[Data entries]
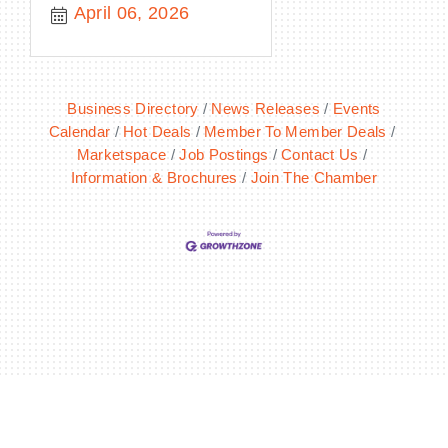
April 06, 2026
Business Directory
News Releases
Events
Calendar
Hot Deals
Member To Member Deals
Marketspace
Job Postings
Contact Us
Information & Brochures
Join The Chamber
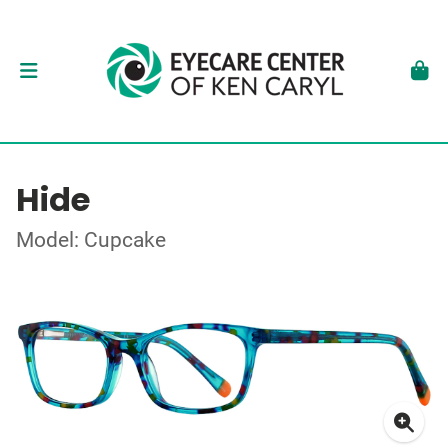
Hide
Model: Cupcake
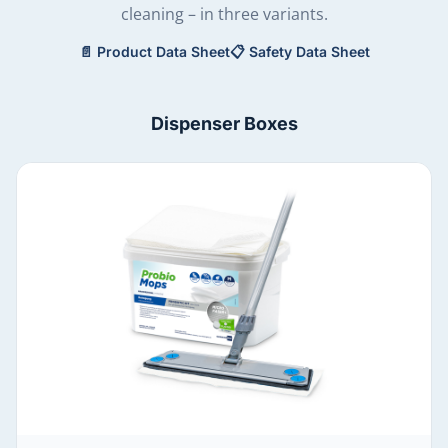
cleaning – in three variants.
📄
Product Data Sheet
📋
Safety Data Sheet
Dispenser Boxes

_EXERCISE GOAL:_ Reproduce every line of text from the items above word for word, in the same order. Leave out the pictures.

_EXERCISE ANSWER:_
April 06, 2026
Business Directory
News Releases
Events
Calendar
Hot Deals
Member To Member Deals
Marketspace
Job Postings
Contact Us
Information & Brochures
Join The Chamber
Hide
Model: Cupcake
cleaning – in three variants.
📄
Product Data Sheet
📋
Safety Data Sheet
Dispenser Boxes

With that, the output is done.